WHAT YOU ARE ASKED TO DO:
Look over the material below and count the lines that include "click". Give only the total.

DATASET:
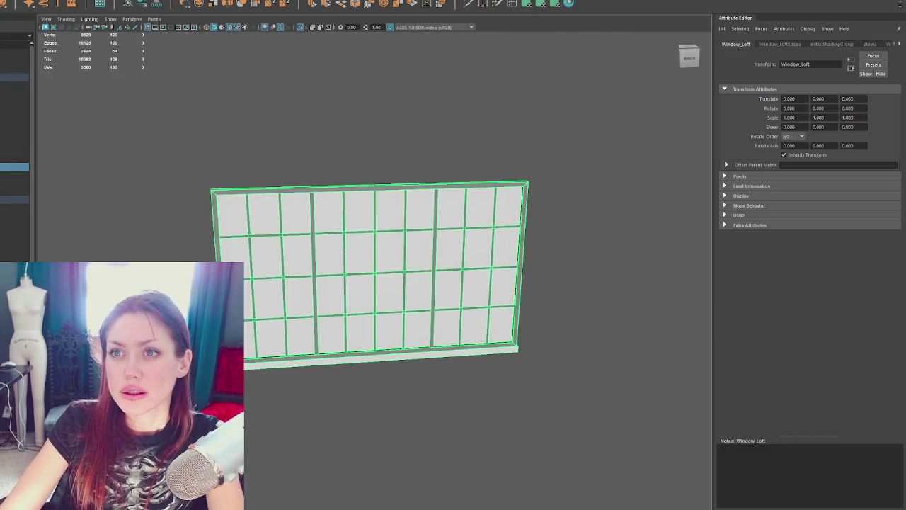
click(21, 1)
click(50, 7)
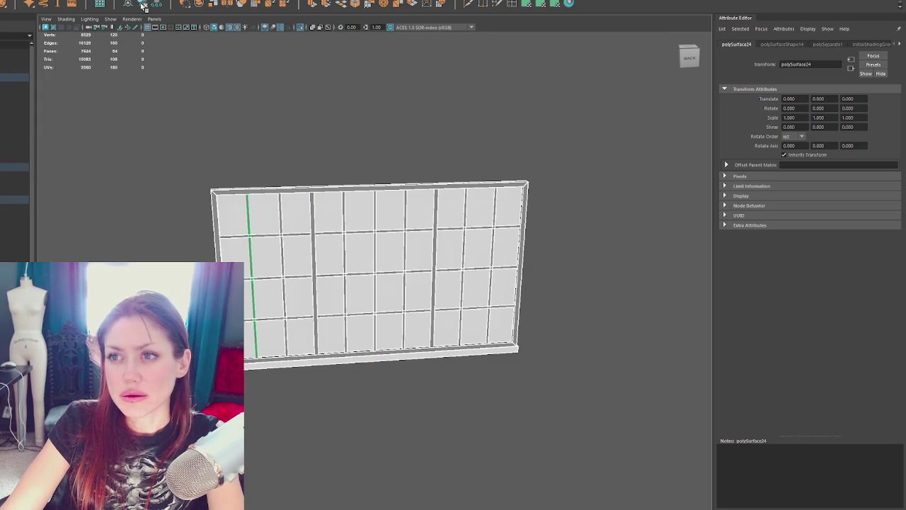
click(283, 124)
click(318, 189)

==

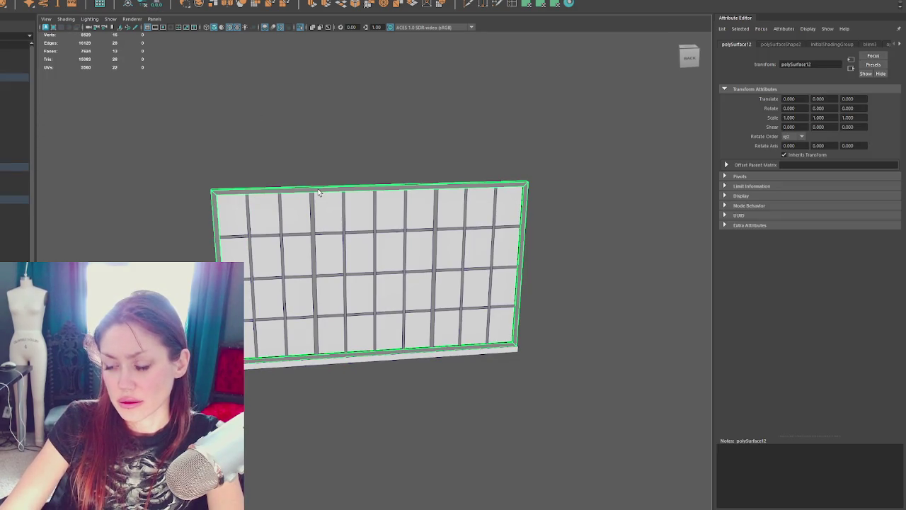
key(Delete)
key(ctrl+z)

ANSWER BOX:
4